* **Tarea 1**
Traduce al inglés esta oración del texto sobre Pedro: «Se apoya en una muleta rota que fabricó con cabillas soldadas porque no tenía dinero.»
* **Tarea 2**
Responde, según el texto sobre Pedro:
(a) ¿Qué vendía la tienda donde trabajaba Pedro en Barquisimeto?
(b) ¿Qué pie le fracturaron al atropellarlo?
(c) ¿Cuánto cuestan los antinflamatorios o medicinas para el dolor?
* **Tarea 3**
Prosigue el texto sobre Pedro a partir de su última oración.

* **Texto mostrado**
┌──

Le resulta más rentable así porque cuando se ofrece a rastrillar patios, o sacar la basura, le pagan muy poquito: “100 bolos que no alcanzan”. En Barquisimeto, Pedro también trabajaba en una tienda donde vendía mueblería y electrodomésticos. Renunció porque la paga era poca, y vino a Guayana con la idea de comenzar de nuevo. Primero vendió café, Toddy y panes en las calles hasta que lo atropellaron en la misma avenida Atlántico y le fracturaron el pie derecho que ahora mismo mantiene vendado.
Se apoya en una muleta rota que fabricó con cabillas soldadas porque no tenía dinero. Hace dos meses no toma antinflamatorios o medicinas para el dolor (cuestan más de 600 mil bolívares) porque no tiene para comprarlas.

└──

* **Datos mostrados**

┌──

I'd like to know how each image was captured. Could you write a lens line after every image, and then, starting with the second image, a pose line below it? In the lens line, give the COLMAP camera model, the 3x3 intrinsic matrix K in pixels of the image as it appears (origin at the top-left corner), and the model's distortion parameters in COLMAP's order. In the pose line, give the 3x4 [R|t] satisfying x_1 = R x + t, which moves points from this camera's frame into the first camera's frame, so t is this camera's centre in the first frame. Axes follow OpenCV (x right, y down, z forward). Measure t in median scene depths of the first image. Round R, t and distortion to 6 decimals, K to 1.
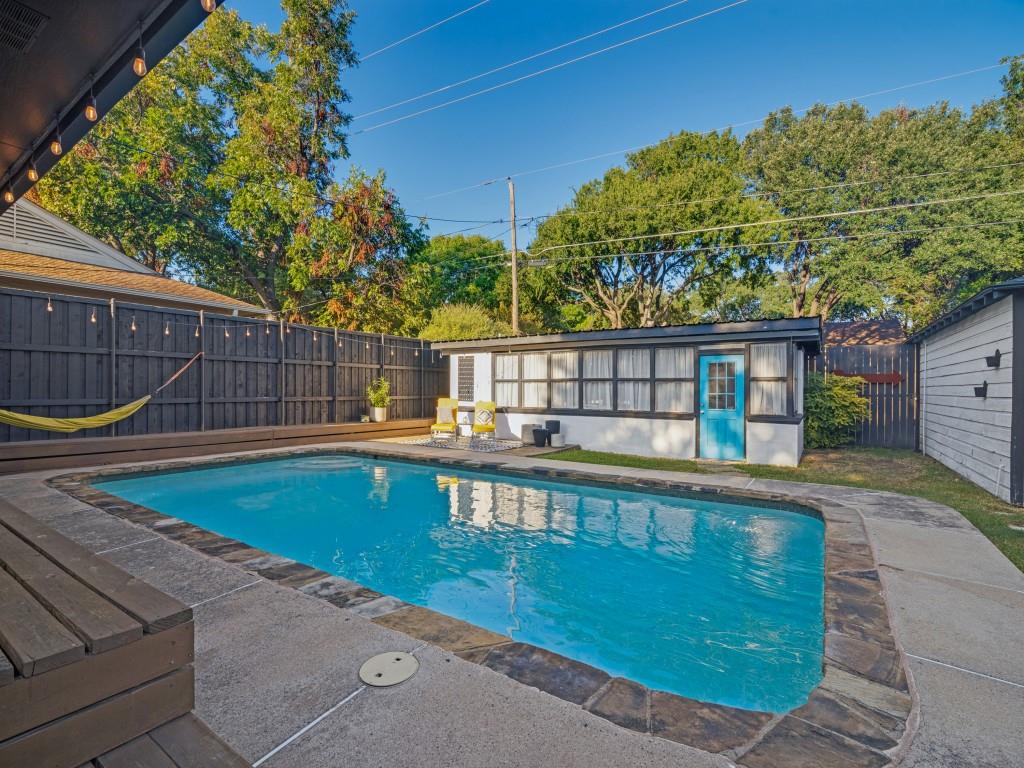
lens RADIAL K [[475.6, 0, 513.7], [0, 475.6, 389.4], [0, 0, 1]] dist [-0.016858, -0.000693]
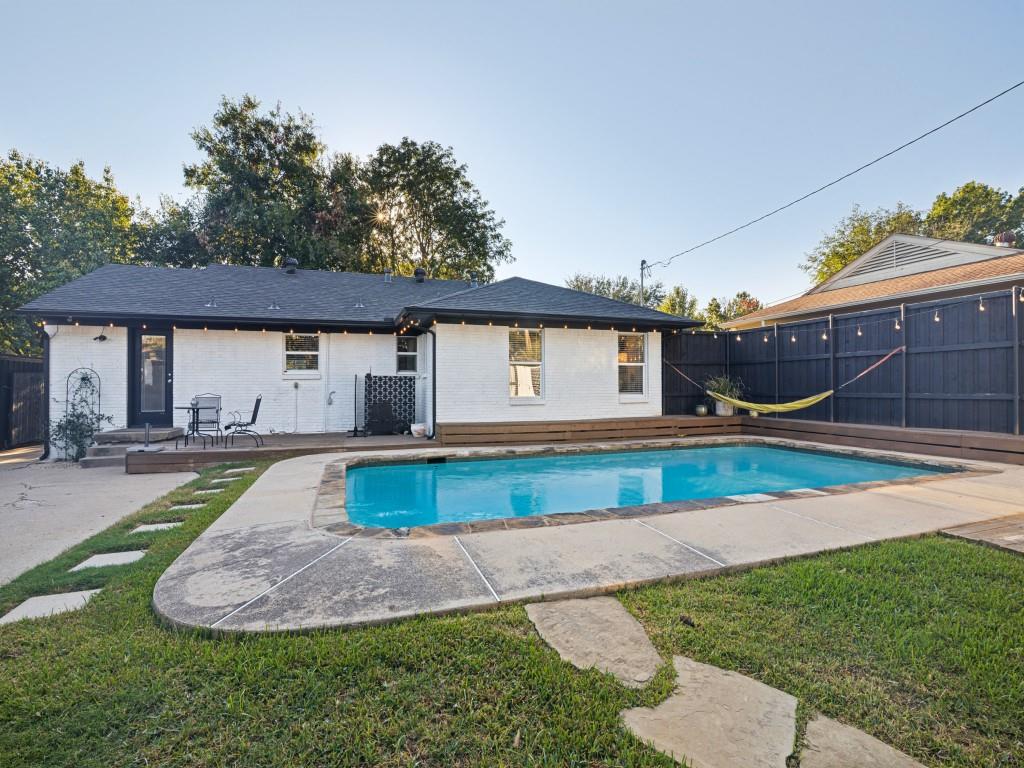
lens RADIAL K [[475.6, 0, 510.7], [0, 475.6, 383.9], [0, 0, 1]] dist [-0.016858, -0.000693]
pose [[-0.615269, -0.008980, -0.788266, 0.679505], [0.005258, 0.999866, -0.015494, 0.010804], [0.788300, -0.013678, -0.615140, 1.081495]]
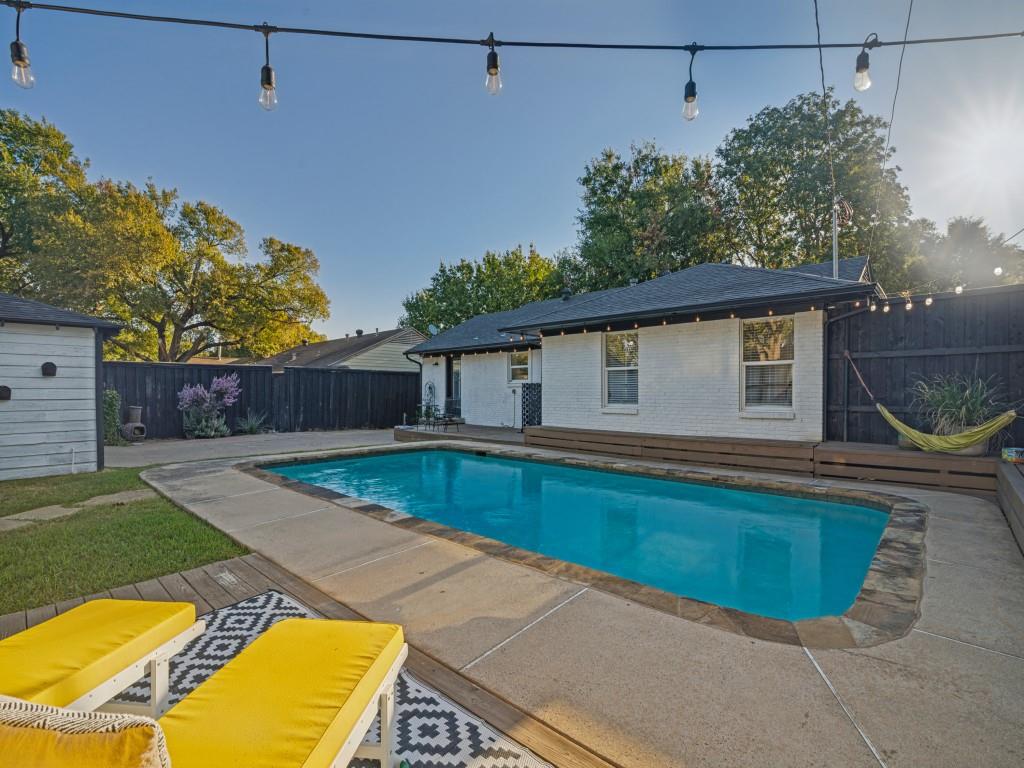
lens RADIAL K [[475.6, 0, 507.5], [0, 475.6, 389.4], [0, 0, 1]] dist [-0.016858, -0.000693]
pose [[-0.985514, -0.002844, 0.169571, -0.298452], [-0.004068, 0.999968, -0.006870, -0.004406], [-0.169546, -0.007461, -0.985494, 1.554703]]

└──

* **Respuesta final 1**
He leans on a broken crutch that he made out of welded rebar because he had no money.

* **Respuesta final 2**
(a) Mueblería y electrodomésticos.
(b) El pie derecho.
(c) Más de 600 mil bolívares.

* **Respuesta final 3**
Hasta hace poco pedir dinero en el semáforo le permitía comer, pero con la COVID-19 y la escasez de gasolina, hay poco tránsito y sus benefactores ya no pasan con la misma frecuencia. Con su gorra y su franela, Pedro es parte del paisaje urbano.
En el Centro de Diagnóstico Integral (CDI) de Los Olivos entregan gratuitamente las gotas que necesita, mas Pedro se cansó de esperar un turno que parecía que nunca le tocaría. Hizo la cola cuatro veces y nunca alcanzó a que lo atendieran en el horario reglamentario de la cuarentena.
“Si me sale un trabajo no vengo más para acá”, es la promesa que Pedro se hace. En otros tiempos vendía flores para los enamorados, con arreglos que él mismo hacía. “Si no me hubiese enfermado estaría trabajando”, se repite a sí mismo. Le apena pedir en el semáforo, pero por ahora no encuentra otra solución. El certificado de discapacidad al menos le permite conseguir comida a menor precio. Quedarse en casa no es una opción, nunca lo ha sido.
“Yo me siento bien porque no me ha dado eso”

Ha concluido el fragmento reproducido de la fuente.